Before I do anything else on New Year's Day, I book flights.
Two days later I travel 5 minutes on a bus, 8 minutes on the Overground and 15 minutes on the DLR into London City Airport, where I walk through security, sit for half an hour at the gate, get on a plane, spend an hour in the sky, and land in Amsterdam in the late morning, just in time for lunch.
At the hostel, a huge ex-laboratory across the water from the main station, I put my bag in the luggage storage room because my bed isn't ready yet, and padlock my valuables into a locker by reception, then I leave again. I take the 3 minute ferry from Noord to the city centre. I don't ask for a map.
The sun is breaking through the clouds by the time the tram drops me at Westermarkt, and I make my way into Jordaan, where lights span the streets above my head and New Year fireworks still litter the concrete under my feet. I walk along the canals all day; crossing back and forth over bridges, glancing into the first floor windows of impossibly tall houses, and away from the women who stand behind red-lit glass. I listen to music and feel my mind slow down and relax; this trip already feels like one of the best choices I'll make this year.
And it is a choice, there are always other options: and this time I choose to be in Amsterdam, and I decide to be there alone.
Because, I realise, going away alone isn't the lesser option, just as being single isn't a consolation prize, and renting in a house share isn't Plan B. These aren't poses you just have to hold, grimacing, until the thing you really want comes along. You can be there because you want to be, and choose that way with just as much agency as other people choose theirs. It's not a case of this will just have to do.

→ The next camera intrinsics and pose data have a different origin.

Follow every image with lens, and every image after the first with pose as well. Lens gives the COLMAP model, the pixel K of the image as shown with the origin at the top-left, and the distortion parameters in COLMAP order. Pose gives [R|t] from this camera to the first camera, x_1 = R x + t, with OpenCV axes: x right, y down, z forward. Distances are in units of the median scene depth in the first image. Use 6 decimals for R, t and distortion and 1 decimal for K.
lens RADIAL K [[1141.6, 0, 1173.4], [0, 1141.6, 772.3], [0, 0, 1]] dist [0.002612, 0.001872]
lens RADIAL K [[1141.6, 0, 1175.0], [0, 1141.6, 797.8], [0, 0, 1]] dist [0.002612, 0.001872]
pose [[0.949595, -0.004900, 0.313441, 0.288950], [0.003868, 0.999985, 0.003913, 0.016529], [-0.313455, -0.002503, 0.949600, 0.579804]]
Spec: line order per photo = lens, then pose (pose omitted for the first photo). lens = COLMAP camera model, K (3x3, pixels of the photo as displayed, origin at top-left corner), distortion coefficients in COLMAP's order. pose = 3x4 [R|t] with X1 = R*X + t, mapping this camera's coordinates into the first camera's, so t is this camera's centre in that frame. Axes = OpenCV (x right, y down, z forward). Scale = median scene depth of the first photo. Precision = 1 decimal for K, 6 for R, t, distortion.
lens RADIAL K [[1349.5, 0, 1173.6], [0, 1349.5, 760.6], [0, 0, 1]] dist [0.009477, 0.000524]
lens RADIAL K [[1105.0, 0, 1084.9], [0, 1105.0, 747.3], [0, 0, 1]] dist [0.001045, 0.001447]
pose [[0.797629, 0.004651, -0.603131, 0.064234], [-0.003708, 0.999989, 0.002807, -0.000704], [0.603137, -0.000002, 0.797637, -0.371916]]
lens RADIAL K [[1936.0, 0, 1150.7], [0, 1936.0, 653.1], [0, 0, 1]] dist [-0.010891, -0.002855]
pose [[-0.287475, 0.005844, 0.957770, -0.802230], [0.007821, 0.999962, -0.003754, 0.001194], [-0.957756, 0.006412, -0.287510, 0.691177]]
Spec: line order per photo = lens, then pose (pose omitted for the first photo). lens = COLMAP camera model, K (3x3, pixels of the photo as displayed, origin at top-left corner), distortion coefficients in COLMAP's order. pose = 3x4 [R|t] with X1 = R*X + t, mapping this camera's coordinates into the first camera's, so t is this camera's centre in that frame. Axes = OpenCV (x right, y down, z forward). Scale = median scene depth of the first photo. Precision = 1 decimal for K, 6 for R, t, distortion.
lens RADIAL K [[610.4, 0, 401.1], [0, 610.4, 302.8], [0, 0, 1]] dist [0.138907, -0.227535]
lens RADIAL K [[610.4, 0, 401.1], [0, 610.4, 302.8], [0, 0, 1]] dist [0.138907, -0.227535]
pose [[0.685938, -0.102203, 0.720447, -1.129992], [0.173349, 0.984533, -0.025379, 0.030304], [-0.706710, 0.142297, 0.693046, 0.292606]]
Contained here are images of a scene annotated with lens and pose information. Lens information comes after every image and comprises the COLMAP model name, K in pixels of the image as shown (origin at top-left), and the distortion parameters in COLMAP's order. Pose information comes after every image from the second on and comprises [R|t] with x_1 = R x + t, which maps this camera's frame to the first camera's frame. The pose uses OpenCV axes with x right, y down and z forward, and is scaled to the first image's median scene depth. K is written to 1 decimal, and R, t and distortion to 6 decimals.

In Amsterdam I walk for hours, and fall asleep wearing an eye mask and earplugs in a dorm room shared with three other people, and order an afternoon Glühwein in the candlelit confines of a Bruin cafe, and eat two dinners by myself in a food hall, and sit in the bright, busy, communal area of the hostel and read my book, and make friends with people from Canada and Australia, and we all stay awake until nearly 6am.
And three days later I check out, and get the ferry across to Amsterdam Centraal, and catch the train to Schipol Airport, and have a McDonald's in departures because I'm hungry and anyway, no one needs to know. Then I fly back to London; happy with my choices, ready to get through the bleakest time of year in this city; all the things I didn't feel before I booked those flights.